The Secretariat of Continuing Education, Literacy and Diversity (SECAD) translates the organisational principles into action. 'Continuing Education' expresses the focal point of the agenda for young people and adults. This goes beyond the limits of formal schooling and emphasises the idea of lifelong education, above all for the millions of Brazilians who have not yet benefited from access to school. 'Literacy' expresses the political priority and focus on citizenship. 'Diversity' represents the powerful concept not only of educational inclusion but, above all, of respect for, proper treatment of, and full value for the multiple aspects of Brazil's ethnic-racial, cultural, gender, social, environmental and regional diversity.
Brasil Alfabetizado
'Brasil Alfabetizado', the 'Literate Brazil' programme, was launched by the federal government in 2003. Its main object is to achieve educational inclusion by means of effective literacy teaching (reading, writing, oral expression and mathematics) for young people and adults over 15 years of age who have not had access to such courses, in order to promote the notion of education as a right.

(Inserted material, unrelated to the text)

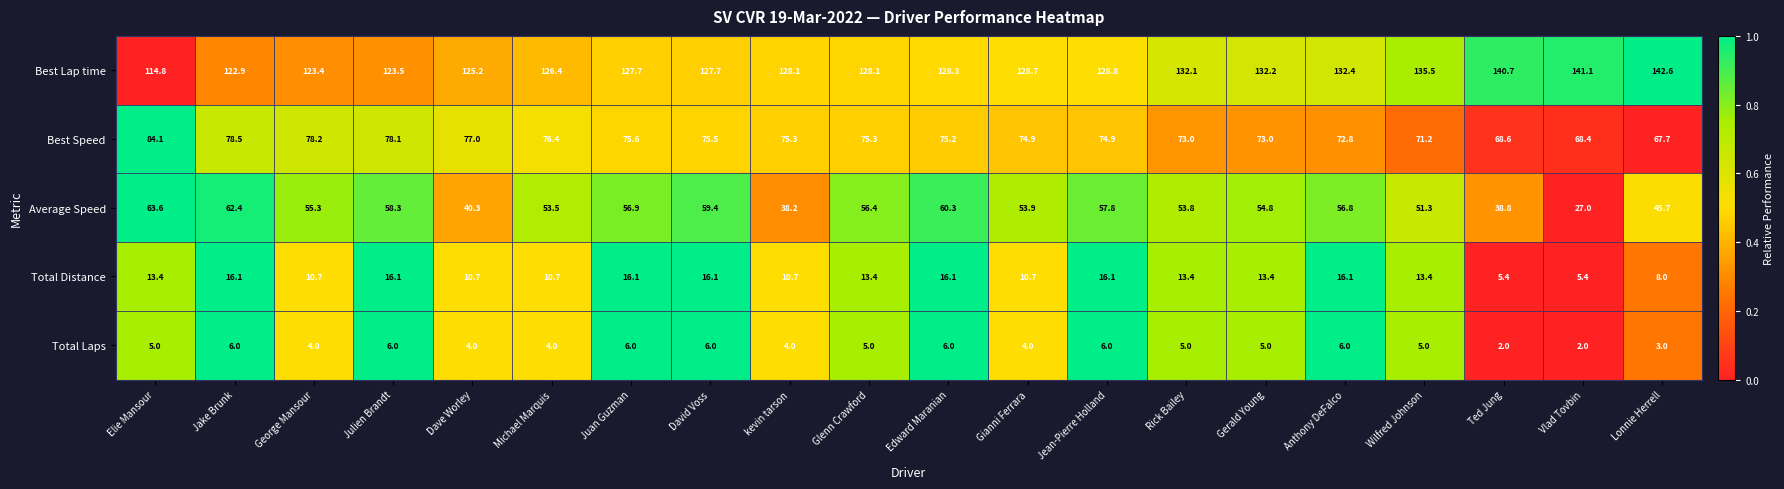

Which category has the highest value across all series?

Lonnie Herrell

As shown in Table 1, 1.67 million young people and adults attended the Literate Brazil programme in 2003. In 2004 the number rose to 1.7 million with resources totalling US$68.3 million.

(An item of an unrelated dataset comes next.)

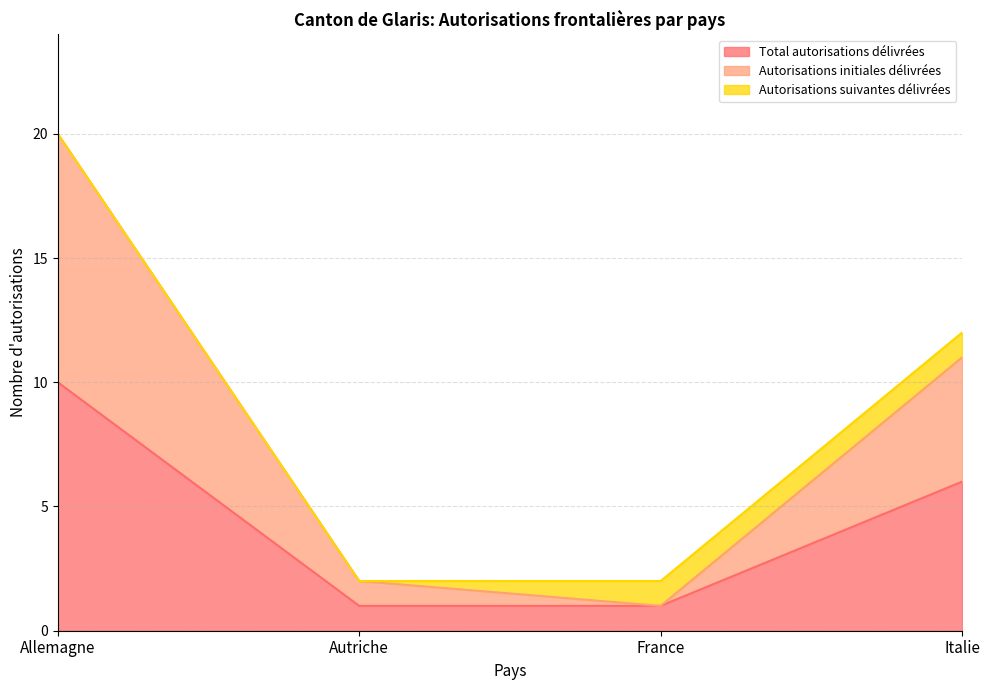

Between Allemagne and Autriche, which series saw the biggest shift?

Autorisations initiales délivrées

Resources for developing this programme are transferred directly to institutions, in the case of public bodies, and by means of legal agreements in the case of non-governmental organizations, higher education institutions and private companies, after teaching programmes have been approved and learners, literacy teachers and co-ordinators have been registered. The plan finances literacy courses lasting between six and eight months, providing payment for the training of each teacher and a basic payment per month for all teachers, plus a further payment per learner/month.
It is the responsibility of partner institutions to train teachers, enrol learners and organise the whole teaching process, including classroom space, teaching materials, supervision and monitoring. Institutions are free to use the teaching method that best suits the communities in which they are working, as long as they guarantee that learners will be able to read, write, understand and interpret texts and carry out basic mathematical operations by the end of the course. One such institution is described below.
Centro de Educação Paulo Freire de Ceilândia
The Paulo Freire Educational Centre (CEPAFRE) is based in Ceillândia, a town of 344 000 people on the outskirts of the Brazilian capital, Brasilia. Ceillândia is poor in contrast to Brasilia. It was not planned but grew to house the workers who built Brasilia and subsequently those who serviced the middle classes. It suffers from a lack of infrastructure and is predominantly poor with high levels of unemployment and violence. The illiteracy rate is very high.
CEPAFRE was founded in September 1989 by a group of students doing an MA in education at the University of Brasilia. They joined forces with a group of local people who had started a literacy project based on the methods of Paulo Freire in the Escola Normal (vocational course for the training of primary school teachers) of Ceillândia in 1985. CEPAFRE has so far taught 7,880 adults to read and write and has developed projects with NGOs involved in the training of basic literacy teachers. In 1996 Paulo Freire himself visited CEPAFRE, an event that attracted 2,500 educators.